→ The task:
For every line of the material below, check for the string "Queen" and return the line if it is there.

→ Record set:

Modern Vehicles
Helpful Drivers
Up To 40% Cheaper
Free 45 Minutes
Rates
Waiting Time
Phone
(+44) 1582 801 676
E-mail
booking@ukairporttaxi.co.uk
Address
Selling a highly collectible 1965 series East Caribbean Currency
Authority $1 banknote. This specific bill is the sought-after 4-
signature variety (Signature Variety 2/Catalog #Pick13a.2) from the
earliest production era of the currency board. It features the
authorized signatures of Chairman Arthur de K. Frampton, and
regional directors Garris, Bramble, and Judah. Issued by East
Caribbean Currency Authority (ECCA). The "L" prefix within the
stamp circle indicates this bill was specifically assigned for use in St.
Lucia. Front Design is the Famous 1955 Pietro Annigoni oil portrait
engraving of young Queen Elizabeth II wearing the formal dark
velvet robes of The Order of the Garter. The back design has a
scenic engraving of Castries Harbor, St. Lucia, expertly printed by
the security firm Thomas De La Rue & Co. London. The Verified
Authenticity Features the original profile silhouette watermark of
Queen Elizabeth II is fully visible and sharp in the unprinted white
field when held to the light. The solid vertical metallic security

→ Answer section:
engraving of young Queen Elizabeth II wearing the formal dark
Queen Elizabeth II is fully visible and sharp in the unprinted white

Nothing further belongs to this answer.